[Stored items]

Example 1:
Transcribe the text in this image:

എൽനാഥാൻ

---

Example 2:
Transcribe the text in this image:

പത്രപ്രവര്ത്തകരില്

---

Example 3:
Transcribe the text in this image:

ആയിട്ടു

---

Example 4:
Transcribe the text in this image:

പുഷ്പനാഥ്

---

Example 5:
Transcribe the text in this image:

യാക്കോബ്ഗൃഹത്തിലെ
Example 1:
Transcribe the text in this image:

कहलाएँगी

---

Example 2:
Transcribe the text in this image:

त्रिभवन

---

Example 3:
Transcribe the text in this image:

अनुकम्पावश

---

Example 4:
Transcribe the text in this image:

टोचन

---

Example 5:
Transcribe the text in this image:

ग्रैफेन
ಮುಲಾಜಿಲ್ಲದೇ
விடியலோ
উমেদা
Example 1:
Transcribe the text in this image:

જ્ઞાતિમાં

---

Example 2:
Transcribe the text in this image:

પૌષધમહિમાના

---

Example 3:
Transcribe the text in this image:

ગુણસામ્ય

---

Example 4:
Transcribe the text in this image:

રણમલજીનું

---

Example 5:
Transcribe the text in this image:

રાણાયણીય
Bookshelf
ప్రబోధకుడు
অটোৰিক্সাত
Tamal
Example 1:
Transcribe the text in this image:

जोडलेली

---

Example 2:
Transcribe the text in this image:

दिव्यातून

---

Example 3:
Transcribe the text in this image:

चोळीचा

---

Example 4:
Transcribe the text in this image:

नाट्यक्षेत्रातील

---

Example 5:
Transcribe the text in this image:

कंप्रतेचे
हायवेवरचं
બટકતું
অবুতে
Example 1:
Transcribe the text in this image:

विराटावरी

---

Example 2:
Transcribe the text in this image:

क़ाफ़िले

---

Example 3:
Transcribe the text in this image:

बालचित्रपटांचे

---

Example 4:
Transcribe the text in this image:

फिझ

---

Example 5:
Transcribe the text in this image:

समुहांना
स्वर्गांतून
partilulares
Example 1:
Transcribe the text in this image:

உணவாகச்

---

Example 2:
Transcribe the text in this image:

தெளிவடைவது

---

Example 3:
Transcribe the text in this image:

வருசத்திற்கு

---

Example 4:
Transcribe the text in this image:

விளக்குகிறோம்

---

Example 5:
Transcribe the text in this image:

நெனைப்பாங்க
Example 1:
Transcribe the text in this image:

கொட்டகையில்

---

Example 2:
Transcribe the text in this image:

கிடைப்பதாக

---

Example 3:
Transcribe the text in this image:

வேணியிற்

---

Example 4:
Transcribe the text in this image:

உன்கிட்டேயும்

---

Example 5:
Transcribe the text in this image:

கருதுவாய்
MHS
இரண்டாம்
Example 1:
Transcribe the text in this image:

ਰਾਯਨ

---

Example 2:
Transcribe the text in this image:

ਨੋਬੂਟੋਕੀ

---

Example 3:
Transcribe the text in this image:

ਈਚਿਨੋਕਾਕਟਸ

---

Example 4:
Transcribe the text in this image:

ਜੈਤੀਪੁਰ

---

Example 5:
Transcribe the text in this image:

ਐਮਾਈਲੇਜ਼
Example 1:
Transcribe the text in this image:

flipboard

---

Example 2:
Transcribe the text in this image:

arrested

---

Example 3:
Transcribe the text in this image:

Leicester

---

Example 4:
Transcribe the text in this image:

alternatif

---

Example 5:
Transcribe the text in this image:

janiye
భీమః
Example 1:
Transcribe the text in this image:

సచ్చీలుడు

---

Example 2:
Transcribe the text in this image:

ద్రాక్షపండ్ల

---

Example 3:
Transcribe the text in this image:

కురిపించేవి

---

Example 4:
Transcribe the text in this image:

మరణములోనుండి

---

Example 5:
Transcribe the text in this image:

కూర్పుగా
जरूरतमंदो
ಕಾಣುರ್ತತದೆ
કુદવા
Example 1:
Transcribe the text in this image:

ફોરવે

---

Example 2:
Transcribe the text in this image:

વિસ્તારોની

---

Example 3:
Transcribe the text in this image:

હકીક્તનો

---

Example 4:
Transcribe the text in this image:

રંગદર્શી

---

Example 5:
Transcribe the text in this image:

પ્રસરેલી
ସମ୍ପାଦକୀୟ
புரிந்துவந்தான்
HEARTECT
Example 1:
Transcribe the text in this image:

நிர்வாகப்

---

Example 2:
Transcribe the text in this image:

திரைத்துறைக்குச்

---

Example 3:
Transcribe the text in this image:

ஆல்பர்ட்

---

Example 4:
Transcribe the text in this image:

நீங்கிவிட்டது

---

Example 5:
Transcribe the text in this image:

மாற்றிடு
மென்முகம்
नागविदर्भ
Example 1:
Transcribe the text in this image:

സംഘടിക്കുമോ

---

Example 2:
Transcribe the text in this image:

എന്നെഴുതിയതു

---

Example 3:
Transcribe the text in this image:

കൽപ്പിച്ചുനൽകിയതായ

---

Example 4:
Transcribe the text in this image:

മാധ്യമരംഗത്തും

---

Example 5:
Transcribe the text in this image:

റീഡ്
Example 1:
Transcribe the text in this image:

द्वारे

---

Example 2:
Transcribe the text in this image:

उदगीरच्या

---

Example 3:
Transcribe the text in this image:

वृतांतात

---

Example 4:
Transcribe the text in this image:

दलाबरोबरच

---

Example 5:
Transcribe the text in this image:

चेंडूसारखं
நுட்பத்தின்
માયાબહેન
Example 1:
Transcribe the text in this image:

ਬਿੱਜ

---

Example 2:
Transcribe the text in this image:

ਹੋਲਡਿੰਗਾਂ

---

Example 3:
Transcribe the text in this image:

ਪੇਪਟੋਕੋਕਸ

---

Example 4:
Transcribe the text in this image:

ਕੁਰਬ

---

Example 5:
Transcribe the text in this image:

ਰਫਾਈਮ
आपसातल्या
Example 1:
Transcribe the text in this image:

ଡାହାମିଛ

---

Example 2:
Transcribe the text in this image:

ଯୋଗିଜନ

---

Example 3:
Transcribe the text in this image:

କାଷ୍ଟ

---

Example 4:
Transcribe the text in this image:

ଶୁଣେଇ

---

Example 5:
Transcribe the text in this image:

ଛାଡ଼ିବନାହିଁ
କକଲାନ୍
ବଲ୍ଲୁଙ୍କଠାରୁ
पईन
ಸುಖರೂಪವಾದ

*INSTRUCTIONS FOR THE TASK*. Your response should consist of the data above, duplicated exactly.

*RESPONSE AREA*.
Example 1:
Transcribe the text in this image:

എൽനാഥാൻ

---

Example 2:
Transcribe the text in this image:

പത്രപ്രവര്ത്തകരില്

---

Example 3:
Transcribe the text in this image:

ആയിട്ടു

---

Example 4:
Transcribe the text in this image:

പുഷ്പനാഥ്

---

Example 5:
Transcribe the text in this image:

യാക്കോബ്ഗൃഹത്തിലെ
Example 1:
Transcribe the text in this image:

कहलाएँगी

---

Example 2:
Transcribe the text in this image:

त्रिभवन

---

Example 3:
Transcribe the text in this image:

अनुकम्पावश

---

Example 4:
Transcribe the text in this image:

टोचन

---

Example 5:
Transcribe the text in this image:

ग्रैफेन
ಮುಲಾಜಿಲ್ಲದೇ
விடியலோ
উমেদা
Example 1:
Transcribe the text in this image:

જ્ઞાતિમાં

---

Example 2:
Transcribe the text in this image:

પૌષધમહિમાના

---

Example 3:
Transcribe the text in this image:

ગુણસામ્ય

---

Example 4:
Transcribe the text in this image:

રણમલજીનું

---

Example 5:
Transcribe the text in this image:

રાણાયણીય
Bookshelf
ప్రబోధకుడు
অটোৰিক্সাত
Tamal
Example 1:
Transcribe the text in this image:

जोडलेली

---

Example 2:
Transcribe the text in this image:

दिव्यातून

---

Example 3:
Transcribe the text in this image:

चोळीचा

---

Example 4:
Transcribe the text in this image:

नाट्यक्षेत्रातील

---

Example 5:
Transcribe the text in this image:

कंप्रतेचे
हायवेवरचं
બટકતું
অবুতে
Example 1:
Transcribe the text in this image:

विराटावरी

---

Example 2:
Transcribe the text in this image:

क़ाफ़िले

---

Example 3:
Transcribe the text in this image:

बालचित्रपटांचे

---

Example 4:
Transcribe the text in this image:

फिझ

---

Example 5:
Transcribe the text in this image:

समुहांना
स्वर्गांतून
partilulares
Example 1:
Transcribe the text in this image:

உணவாகச்

---

Example 2:
Transcribe the text in this image:

தெளிவடைவது

---

Example 3:
Transcribe the text in this image:

வருசத்திற்கு

---

Example 4:
Transcribe the text in this image:

விளக்குகிறோம்

---

Example 5:
Transcribe the text in this image:

நெனைப்பாங்க
Example 1:
Transcribe the text in this image:

கொட்டகையில்

---

Example 2:
Transcribe the text in this image:

கிடைப்பதாக

---

Example 3:
Transcribe the text in this image:

வேணியிற்

---

Example 4:
Transcribe the text in this image:

உன்கிட்டேயும்

---

Example 5:
Transcribe the text in this image:

கருதுவாய்
MHS
இரண்டாம்
Example 1:
Transcribe the text in this image:

ਰਾਯਨ

---

Example 2:
Transcribe the text in this image:

ਨੋਬੂਟੋਕੀ

---

Example 3:
Transcribe the text in this image:

ਈਚਿਨੋਕਾਕਟਸ

---

Example 4:
Transcribe the text in this image:

ਜੈਤੀਪੁਰ

---

Example 5:
Transcribe the text in this image:

ਐਮਾਈਲੇਜ਼
Example 1:
Transcribe the text in this image:

flipboard

---

Example 2:
Transcribe the text in this image:

arrested

---

Example 3:
Transcribe the text in this image:

Leicester

---

Example 4:
Transcribe the text in this image:

alternatif

---

Example 5:
Transcribe the text in this image:

janiye
భీమః
Example 1:
Transcribe the text in this image:

సచ్చీలుడు

---

Example 2:
Transcribe the text in this image:

ద్రాక్షపండ్ల

---

Example 3:
Transcribe the text in this image:

కురిపించేవి

---

Example 4:
Transcribe the text in this image:

మరణములోనుండి

---

Example 5:
Transcribe the text in this image:

కూర్పుగా
जरूरतमंदो
ಕಾಣುರ್ತತದೆ
કુદવા
Example 1:
Transcribe the text in this image:

ફોરવે

---

Example 2:
Transcribe the text in this image:

વિસ્તારોની

---

Example 3:
Transcribe the text in this image:

હકીક્તનો

---

Example 4:
Transcribe the text in this image:

રંગદર્શી

---

Example 5:
Transcribe the text in this image:

પ્રસરેલી
ସମ୍ପାଦକୀୟ
புரிந்துவந்தான்
HEARTECT
Example 1:
Transcribe the text in this image:

நிர்வாகப்

---

Example 2:
Transcribe the text in this image:

திரைத்துறைக்குச்

---

Example 3:
Transcribe the text in this image:

ஆல்பர்ட்

---

Example 4:
Transcribe the text in this image:

நீங்கிவிட்டது

---

Example 5:
Transcribe the text in this image:

மாற்றிடு
மென்முகம்
नागविदर्भ
Example 1:
Transcribe the text in this image:

സംഘടിക്കുമോ

---

Example 2:
Transcribe the text in this image:

എന്നെഴുതിയതു

---

Example 3:
Transcribe the text in this image:

കൽപ്പിച്ചുനൽകിയതായ

---

Example 4:
Transcribe the text in this image:

മാധ്യമരംഗത്തും

---

Example 5:
Transcribe the text in this image:

റീഡ്
Example 1:
Transcribe the text in this image:

द्वारे

---

Example 2:
Transcribe the text in this image:

उदगीरच्या

---

Example 3:
Transcribe the text in this image:

वृतांतात

---

Example 4:
Transcribe the text in this image:

दलाबरोबरच

---

Example 5:
Transcribe the text in this image:

चेंडूसारखं
நுட்பத்தின்
માયાબહેન
Example 1:
Transcribe the text in this image:

ਬਿੱਜ

---

Example 2:
Transcribe the text in this image:

ਹੋਲਡਿੰਗਾਂ

---

Example 3:
Transcribe the text in this image:

ਪੇਪਟੋਕੋਕਸ

---

Example 4:
Transcribe the text in this image:

ਕੁਰਬ

---

Example 5:
Transcribe the text in this image:

ਰਫਾਈਮ
आपसातल्या
Example 1:
Transcribe the text in this image:

ଡାହାମିଛ

---

Example 2:
Transcribe the text in this image:

ଯୋଗିଜନ

---

Example 3:
Transcribe the text in this image:

କାଷ୍ଟ

---

Example 4:
Transcribe the text in this image:

ଶୁଣେଇ

---

Example 5:
Transcribe the text in this image:

ଛାଡ଼ିବନାହିଁ
କକଲାନ୍
ବଲ୍ଲୁଙ୍କଠାରୁ
पईन
ಸುಖರೂಪವಾದ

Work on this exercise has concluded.